Your instructions: Track down every line below that holds "lines" and copy it.

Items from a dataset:
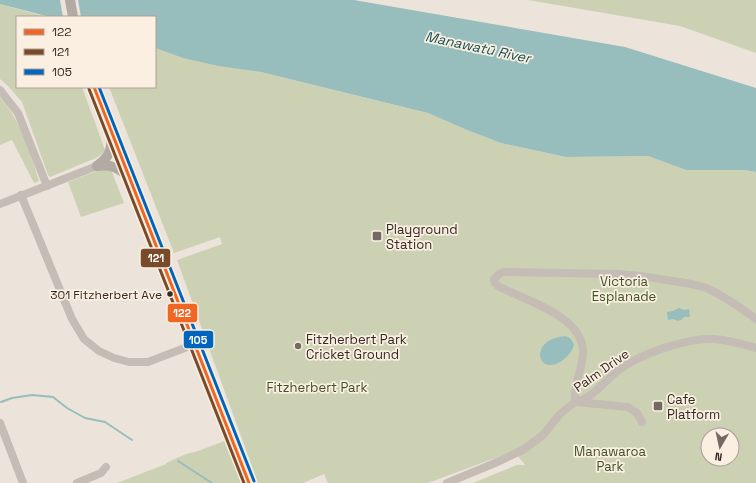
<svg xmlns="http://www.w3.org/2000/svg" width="756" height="483" viewBox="0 0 756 483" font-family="'Space Grotesk',sans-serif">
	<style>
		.green { fill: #ccd1b4; fill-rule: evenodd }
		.water { fill: #97bdbd }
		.pier { fill: #ece4db }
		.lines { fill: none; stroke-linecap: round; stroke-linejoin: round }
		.stream { stroke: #97bdbd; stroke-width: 2 }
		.minor { stroke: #c4bcb5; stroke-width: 8 }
		.major { stroke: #b2aba4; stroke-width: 10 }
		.bus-1-casing { stroke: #faefe1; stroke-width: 6 }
		.bus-2-casing { stroke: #faefe1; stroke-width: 6 }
		.bus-3-casing { stroke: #faefe1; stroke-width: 6 }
		.bus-1 { stroke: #f26522; stroke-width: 3 }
		.bus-2 { stroke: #7a4b2a; stroke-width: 3 }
		.bus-3 { stroke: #0065bd; stroke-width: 3 }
		.poi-dot { fill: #746a64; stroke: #faefe1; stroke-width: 1.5 }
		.bus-dot { fill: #342924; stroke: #faefe1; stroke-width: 1.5 }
		.labels { text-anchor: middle; stroke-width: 3.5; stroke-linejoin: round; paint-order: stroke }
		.bus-label { font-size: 12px; fill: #342924; stroke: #faefe1; text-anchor: end }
		.poi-label { font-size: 13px; fill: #342924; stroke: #faefe1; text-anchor: start }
		.park-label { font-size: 13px; fill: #415326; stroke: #faefe1 }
		.street-label { font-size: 13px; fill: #342924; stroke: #faefe1 }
		.water-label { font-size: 14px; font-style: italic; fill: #185157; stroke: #faefe1 }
		.line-badge { stroke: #faefe1; stroke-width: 1.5 }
		.badge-label { font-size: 11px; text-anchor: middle; font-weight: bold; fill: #fff }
	</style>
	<rect width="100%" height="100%" fill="#ece4db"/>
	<g class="green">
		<polygon points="528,0 756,0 756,53 680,26"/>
		<polygon points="0,4 47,17 17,17 17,87 82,87 104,147 105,150 102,154 96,158 50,177 48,175 22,102 8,86 0,79"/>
		<path d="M155 48 183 58 261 72 428 113 467 130 501 143 566 157 648 156 686 170H745L756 172V483H473L517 465H525L514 451 428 483H328L324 474 303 483H258L177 260 222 244 220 237 174 253 109 87H155ZM708 435H732V459H708Z"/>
		<path d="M0 97C20 120 30 151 39 181L34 183 12 140 0 145Z"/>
		<polygon points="110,167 124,203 81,217 68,182 105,168"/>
		<polygon points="227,440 243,483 117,483 166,464 166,463 186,454 198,451"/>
	</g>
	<g class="water">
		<polygon points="0,0 354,0 625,47 756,88 756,172 745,170 686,170 648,156 566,157 501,143 467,130 428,113 261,72 219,66 183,58 155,48 155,17 50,17 0,4"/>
		<path d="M679 308 684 310 689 309 690 317H684C681 321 677 322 674 319L668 320 667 312 673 311Z"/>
		<path d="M566 336 571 339 574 345C572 352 568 356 563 360 538 379 526 339 566 336Z"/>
	</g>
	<polygon class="pier" points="60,0 78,0 81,17 63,17"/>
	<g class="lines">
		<g class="stream">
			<polyline points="1,402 12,398 32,395 53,397 67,408 85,418 105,422 132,440"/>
			<polyline points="178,461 212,483"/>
		</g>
		<g class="minor">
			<polyline points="0,90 18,113 47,186"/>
			<polyline points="21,195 72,319 84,339 99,351 114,358 129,362 148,362 195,344"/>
			<polyline points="0,204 97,166"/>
			<path d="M575 402C580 401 585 399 589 396 599 390 607 379 616 372 639 354 685 338 714 339 729 340 742 344 756 348"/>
			<polyline points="576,402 628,407 637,413 642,422"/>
			<polyline points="0,423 23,483"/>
			<polyline points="77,483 101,473 106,467"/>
			<path d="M447 483 495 463 523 450 543 435 560 414 575 402C573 384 583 370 583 352 583 315 523 300 498 286L495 283 494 279 499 274 503 272 617 274C633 275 650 277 666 280 679 282 693 283 706 288 723 295 741 308 756 319"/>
		</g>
		<g class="major">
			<polyline points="70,0 73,17"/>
			<polyline points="94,87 249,483"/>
			<path d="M97 166C109 157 111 152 112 137"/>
			<path d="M97 166C112 164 118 168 129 177"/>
		</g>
		<g class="bus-1-casing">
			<polyline id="bus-1" points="94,87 249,483"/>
		</g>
		<g class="bus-2-casing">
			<polyline id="bus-2" points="89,89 244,483"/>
		</g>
		<g class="bus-3-casing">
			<polyline id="bus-3" points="99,87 254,481"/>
		</g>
		<use href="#bus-1" class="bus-1"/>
		<use href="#bus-2" class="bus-2"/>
		<use href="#bus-3" class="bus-3"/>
	</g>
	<g class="poi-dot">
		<rect x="372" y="231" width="10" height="10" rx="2"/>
		<circle cx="298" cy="346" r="4"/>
		<rect x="653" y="401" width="10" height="10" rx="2"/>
	</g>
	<circle class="bus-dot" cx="170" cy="294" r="3.5"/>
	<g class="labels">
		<g class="bus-label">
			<text x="162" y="299">301 Fitzherbert Ave</text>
		</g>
		<g class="poi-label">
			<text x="386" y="234">Playground<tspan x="386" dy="15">Station</tspan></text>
			<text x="306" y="344">Fitzherbert Park<tspan x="306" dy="15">Cricket Ground</tspan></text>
			<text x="667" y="404">Cafe<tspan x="667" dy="15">Platform</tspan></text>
		</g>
		<g class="park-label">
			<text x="624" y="286">Victoria<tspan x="624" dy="15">Esplanade</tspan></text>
			<text x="317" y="392">Fitzherbert Park</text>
			<text x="610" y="456">Manawaroa<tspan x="610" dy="15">Park</tspan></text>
		</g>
		<g class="street-label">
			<text transform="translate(601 370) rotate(-35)" y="5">Palm Drive</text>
		</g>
		<g class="water-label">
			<text transform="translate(478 47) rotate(12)" y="5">Manawatū River</text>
		</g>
	</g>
	<g class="line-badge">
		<rect x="140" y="248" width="31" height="20" rx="4" fill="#7a4b2a"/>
		<rect x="167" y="303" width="31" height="20" rx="4" fill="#f26522"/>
		<rect x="183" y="330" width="31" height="19" rx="4" fill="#0065bd"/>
	</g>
	<g class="badge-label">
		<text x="156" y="262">121</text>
		<text x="182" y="317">122</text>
		<text x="198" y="344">105</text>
	</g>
	<rect x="16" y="16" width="140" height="72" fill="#faefe1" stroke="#aba095"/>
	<rect x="24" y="29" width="20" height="6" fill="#f26522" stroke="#aba095"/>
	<text x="52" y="36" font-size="12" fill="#342924">122</text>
	<rect x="24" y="49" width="20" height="6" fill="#7a4b2a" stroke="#aba095"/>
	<text x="52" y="56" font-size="12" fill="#342924">121</text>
	<rect x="24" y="69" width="20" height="6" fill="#0065bd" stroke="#aba095"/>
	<text x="52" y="76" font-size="12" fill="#342924">105</text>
	<g transform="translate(720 447) rotate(189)"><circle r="19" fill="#faefe1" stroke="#aba095"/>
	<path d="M0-3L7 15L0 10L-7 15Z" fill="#746a64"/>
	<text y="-6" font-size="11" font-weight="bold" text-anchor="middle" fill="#342924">N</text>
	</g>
</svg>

Written solution:
		.lines { fill: none; stroke-linecap: round; stroke-linejoin: round }
	<g class="lines">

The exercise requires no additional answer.